(Problem A) According to the Petrobras meeting minutes, how many small shareholders did the FGTS program add to the company's investor base?
(Problem B) Continue the Petrobras meeting minutes from the point where they stop.

Indicate by check mark whether the registrant by furnishing the information contained in this Form is also thereby furnishing the information to the Commission pursuant to Rule 12g3-2(b) under the Securities Exchange Act of 1934.
Yes _______ No___X____
PETRÓLEO BRASILEIRO S.A. - PETROBRAS
Public Company
PRESS RELEASE
MINUTES OF THE EXTRAORDINARY GENERAL MEETING
The Extraordinary General Meeting held on November 21, 2003, at 11 a.m. in the Salão Nobre of the company headquarters on the 24th floor, 65 Avenida Republica do Chile, in the city and state of Rio de Janeiro, was informed of the proposal of the Board of Directors, with a favorable opinion from the Audit Board, with the following comments:
Petrobras recently endeavored to increase the number of investors in its securities, through programs to issue securities directed for retail investors. Mention should be made, as a major example, of the Government Severance Fund for Employees (FGTS), which added more than 337,000 small shareholders to its investor base.

(Keypoint coordinate data)
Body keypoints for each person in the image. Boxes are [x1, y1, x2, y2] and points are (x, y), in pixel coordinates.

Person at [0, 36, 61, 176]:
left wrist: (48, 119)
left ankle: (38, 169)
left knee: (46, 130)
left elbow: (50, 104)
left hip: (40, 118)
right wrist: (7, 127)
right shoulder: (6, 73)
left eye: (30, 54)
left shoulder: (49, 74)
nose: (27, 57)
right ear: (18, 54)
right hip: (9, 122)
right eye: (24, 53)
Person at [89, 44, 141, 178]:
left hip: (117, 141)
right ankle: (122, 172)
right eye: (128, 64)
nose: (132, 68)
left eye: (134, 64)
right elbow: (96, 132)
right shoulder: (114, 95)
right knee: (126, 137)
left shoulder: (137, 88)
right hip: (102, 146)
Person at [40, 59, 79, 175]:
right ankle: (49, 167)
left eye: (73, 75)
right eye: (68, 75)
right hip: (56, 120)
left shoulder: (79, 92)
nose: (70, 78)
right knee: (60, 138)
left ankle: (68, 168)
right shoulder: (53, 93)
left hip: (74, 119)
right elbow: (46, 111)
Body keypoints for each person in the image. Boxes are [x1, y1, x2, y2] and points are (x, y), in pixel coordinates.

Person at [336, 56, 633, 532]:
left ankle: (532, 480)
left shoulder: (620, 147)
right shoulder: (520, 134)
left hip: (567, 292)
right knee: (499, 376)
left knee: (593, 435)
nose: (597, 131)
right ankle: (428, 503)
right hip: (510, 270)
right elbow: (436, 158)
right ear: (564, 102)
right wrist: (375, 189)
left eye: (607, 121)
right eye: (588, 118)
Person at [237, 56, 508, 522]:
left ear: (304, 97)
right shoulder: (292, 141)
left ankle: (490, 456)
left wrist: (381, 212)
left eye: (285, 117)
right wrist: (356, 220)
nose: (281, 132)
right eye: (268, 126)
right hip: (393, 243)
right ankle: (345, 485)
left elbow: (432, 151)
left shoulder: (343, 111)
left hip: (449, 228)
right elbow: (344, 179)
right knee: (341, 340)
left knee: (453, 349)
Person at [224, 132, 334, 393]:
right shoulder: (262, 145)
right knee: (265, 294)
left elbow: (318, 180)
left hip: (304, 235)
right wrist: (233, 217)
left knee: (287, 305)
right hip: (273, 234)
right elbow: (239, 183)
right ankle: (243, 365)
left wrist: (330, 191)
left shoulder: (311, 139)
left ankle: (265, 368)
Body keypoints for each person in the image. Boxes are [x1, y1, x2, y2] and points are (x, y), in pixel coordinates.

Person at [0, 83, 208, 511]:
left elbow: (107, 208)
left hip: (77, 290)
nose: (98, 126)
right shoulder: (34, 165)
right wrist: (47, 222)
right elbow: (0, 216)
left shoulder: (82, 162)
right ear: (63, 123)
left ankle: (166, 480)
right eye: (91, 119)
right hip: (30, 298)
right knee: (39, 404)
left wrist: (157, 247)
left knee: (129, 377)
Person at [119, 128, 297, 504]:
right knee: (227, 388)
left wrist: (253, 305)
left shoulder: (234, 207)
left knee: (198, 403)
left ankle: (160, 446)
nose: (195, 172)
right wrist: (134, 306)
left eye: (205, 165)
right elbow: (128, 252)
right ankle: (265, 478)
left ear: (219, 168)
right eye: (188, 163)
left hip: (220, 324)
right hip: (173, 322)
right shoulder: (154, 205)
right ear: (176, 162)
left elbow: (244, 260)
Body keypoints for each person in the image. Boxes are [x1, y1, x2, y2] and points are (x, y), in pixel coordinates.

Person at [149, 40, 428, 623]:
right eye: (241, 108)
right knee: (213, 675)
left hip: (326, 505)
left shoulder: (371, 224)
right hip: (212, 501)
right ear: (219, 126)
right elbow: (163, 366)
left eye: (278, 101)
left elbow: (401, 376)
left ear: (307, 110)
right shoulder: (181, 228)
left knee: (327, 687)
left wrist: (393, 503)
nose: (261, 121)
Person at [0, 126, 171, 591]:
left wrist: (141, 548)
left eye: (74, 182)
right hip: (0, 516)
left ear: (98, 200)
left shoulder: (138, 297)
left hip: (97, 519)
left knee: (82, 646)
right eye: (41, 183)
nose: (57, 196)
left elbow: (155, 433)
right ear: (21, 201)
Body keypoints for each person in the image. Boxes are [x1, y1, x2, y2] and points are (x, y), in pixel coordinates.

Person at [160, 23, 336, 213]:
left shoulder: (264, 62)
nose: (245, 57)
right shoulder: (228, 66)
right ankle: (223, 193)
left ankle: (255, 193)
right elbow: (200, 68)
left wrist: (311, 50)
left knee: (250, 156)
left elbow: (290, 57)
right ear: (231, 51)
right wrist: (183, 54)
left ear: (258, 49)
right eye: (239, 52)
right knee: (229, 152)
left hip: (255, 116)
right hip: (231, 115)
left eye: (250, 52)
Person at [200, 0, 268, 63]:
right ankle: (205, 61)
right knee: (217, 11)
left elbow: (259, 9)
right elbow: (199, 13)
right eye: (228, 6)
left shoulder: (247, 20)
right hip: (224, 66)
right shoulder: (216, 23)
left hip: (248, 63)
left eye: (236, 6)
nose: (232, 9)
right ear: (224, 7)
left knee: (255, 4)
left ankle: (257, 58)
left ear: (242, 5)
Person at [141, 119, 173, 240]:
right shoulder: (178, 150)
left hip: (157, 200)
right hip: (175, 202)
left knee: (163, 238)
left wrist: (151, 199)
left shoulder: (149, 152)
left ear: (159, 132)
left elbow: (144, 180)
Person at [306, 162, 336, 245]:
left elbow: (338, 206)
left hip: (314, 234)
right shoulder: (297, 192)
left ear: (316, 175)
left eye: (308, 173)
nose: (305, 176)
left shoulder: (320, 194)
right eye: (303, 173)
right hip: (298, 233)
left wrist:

(Answer area A) More than 337,000 small shareholders.

(Answer area B)
These measures intends to call increasing attention of the public to the administration and performance of the company.
By adopting this strategy, Petrobras developed a new issue project, designed to attract small and medium savers, who today basically invest in savings accounts. The conceived product was called Petrobras 50 Years Fund, and proposes the following objectives:
a) to attract part of savings account investors, educating them to be future company shareholders;
b) to expand the shareholder base of the company, by spreading and popularizing the ownership of its shares and share fund quotas.
The project to be adopted should have the following characteristics:
1) Petrobras will issue bonds convertible in shares, to be acquired by the Petrobras 50 Years Fund, administrated by Caixa Econômica Federal - CEF (the federal savings bank).
2) The Petrobras 50 Years Fund would be similar to the savings account from the point of view of its yield. This fund would be sold in CEF branches, at a minimum investment value of R$ 50.00.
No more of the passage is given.